____ Given data

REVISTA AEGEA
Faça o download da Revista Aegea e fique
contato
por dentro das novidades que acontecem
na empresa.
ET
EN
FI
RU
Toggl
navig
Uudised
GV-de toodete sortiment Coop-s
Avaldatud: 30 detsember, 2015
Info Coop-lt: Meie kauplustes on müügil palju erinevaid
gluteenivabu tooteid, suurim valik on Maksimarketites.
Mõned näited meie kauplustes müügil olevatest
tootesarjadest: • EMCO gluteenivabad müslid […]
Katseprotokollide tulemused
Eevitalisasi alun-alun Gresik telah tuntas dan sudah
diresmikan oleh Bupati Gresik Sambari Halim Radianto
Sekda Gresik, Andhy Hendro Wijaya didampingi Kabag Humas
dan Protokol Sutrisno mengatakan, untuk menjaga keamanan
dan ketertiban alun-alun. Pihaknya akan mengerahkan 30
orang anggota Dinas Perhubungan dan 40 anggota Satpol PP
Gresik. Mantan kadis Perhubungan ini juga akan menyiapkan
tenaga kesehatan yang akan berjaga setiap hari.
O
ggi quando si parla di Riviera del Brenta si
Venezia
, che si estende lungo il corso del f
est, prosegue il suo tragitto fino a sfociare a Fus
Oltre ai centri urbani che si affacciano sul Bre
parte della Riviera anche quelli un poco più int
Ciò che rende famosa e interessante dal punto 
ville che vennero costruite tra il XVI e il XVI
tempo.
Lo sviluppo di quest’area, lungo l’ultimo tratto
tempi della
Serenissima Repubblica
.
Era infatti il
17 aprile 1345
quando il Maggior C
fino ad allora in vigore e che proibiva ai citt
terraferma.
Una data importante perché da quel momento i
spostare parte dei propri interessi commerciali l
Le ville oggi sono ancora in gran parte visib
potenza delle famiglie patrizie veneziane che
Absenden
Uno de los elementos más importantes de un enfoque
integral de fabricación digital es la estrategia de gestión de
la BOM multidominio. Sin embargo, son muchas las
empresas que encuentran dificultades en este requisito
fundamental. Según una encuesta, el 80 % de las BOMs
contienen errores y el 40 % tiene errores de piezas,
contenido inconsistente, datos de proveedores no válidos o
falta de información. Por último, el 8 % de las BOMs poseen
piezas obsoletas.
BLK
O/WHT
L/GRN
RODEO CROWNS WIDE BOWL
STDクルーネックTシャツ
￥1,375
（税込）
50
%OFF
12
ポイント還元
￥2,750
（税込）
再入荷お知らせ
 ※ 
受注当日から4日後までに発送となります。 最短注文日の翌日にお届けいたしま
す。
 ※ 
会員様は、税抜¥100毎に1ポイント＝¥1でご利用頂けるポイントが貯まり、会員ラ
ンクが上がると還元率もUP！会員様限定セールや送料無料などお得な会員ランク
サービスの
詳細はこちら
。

________

### What the exercise asks
Copy down each line in the entries that has the word "della".

### Exercise answer
parte della Riviera anche quelli un poco più int
tempi della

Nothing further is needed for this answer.